Students for a Democratic Society hosted the conversation in Coffman Union Wednesday encouraging students to talk about campus climate.

Students gather in Coffman Union Wednesday for a discussion on campus climate.

MN Daily

Students gather in Coffman Union Wednesday for a discussion on campus climate.

David Clarey and Kevin Beckman

About 50 students congregated in Coffman Union Wednesday to air frustrations and grievances about the University of Minnesota’s campus climate.

The event, hosted by Students for a Democratic Society, aimed to facilitate conversation on issues ranging from rising tuition costs and inaccessibility, inclusivity and the repression of student voices.

“[We] generally just wanted to give students a platform to talk about the issues they find on campus,” said SDS officer, Martin Branyon.

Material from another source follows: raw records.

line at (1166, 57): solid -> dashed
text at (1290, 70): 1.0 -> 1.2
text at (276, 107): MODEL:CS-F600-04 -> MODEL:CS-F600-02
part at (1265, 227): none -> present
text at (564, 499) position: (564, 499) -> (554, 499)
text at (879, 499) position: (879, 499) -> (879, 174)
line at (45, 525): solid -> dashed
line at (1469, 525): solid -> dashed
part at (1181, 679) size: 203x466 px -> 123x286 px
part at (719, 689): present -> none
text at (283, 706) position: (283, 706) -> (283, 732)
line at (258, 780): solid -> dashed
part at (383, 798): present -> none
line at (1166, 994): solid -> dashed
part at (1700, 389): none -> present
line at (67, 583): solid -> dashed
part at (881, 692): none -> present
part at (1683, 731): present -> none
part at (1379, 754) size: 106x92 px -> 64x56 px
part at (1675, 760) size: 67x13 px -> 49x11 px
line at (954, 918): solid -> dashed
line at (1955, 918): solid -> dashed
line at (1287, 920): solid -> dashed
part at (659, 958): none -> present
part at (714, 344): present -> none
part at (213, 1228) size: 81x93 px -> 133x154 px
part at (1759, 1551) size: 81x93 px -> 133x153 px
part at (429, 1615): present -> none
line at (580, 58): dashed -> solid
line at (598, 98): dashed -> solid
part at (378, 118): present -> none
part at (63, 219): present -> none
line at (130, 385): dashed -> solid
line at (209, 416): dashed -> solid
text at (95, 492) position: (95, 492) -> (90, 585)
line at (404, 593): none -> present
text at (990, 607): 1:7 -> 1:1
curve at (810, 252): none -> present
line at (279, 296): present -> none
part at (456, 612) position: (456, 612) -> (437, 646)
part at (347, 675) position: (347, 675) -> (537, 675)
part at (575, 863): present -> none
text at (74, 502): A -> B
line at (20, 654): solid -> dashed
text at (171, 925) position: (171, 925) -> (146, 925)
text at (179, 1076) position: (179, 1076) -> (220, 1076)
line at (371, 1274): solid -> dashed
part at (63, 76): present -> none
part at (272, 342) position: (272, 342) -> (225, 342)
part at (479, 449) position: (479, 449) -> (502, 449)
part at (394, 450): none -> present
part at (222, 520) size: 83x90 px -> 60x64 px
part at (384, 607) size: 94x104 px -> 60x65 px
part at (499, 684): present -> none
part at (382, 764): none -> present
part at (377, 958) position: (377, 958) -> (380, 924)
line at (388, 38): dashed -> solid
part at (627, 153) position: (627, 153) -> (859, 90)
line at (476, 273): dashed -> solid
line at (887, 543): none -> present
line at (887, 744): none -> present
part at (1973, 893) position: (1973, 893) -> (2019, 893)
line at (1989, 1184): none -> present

Speakers included representatives of the Feminist Student Activist Collective, Student Workers for $15, Whose Diversity?, and Differences Organized.

“The struggle that we’re trying to encourage students to participate in is to make this a truly public university,” said 5th year graduate student and SDS organizer Mathew Boynton.

SDS passed out t-shirts and hung banners from Coffman’s walls that read “Fire Kaler.”

The event follows a heated, months-long discussion of free expression on campus, and comes a week after the defacement of the Muslim Student Association’s Washington Avenue Bridge panel with the word “ISIS,” and the distribution of posters on campus alleging that Students for Justice in Palestine is linked to Hamas.

“It all adds up to a really uncomfortable place for marginalized students,” said Sabrina Kowal, a first-semester philosophy junior and member of SDS and FSAC. “This place needs to be accessible and safe for everyone.”

Computer science junior Nathan Klish pointed to College Republican’s “Build the Wall” bridge panel as a sign of an unwelcoming campus atmosphere. He said the administration failed to address the issue properly.

“How can it be a welcoming space it administration is willing to allow hate speech on campus?” he said.

History freshman Joselin Navarro said the recent campus climate issues have made her feel unwanted on campus.

“I came to this school because I thought I would feel included and feel welcome,” she said. “But I feel like the complete opposite.”

Boynton said talks like Wednesday’s can help educate students and foster a more open dialogue.

“It was an opportunity for students to speak to each other, to educate each other and to discuss ways that they can organize to change this university for the better,” he said. “It’s not just a matter of casting a ballot … it’s really a long-term protracted struggle to make this University better.”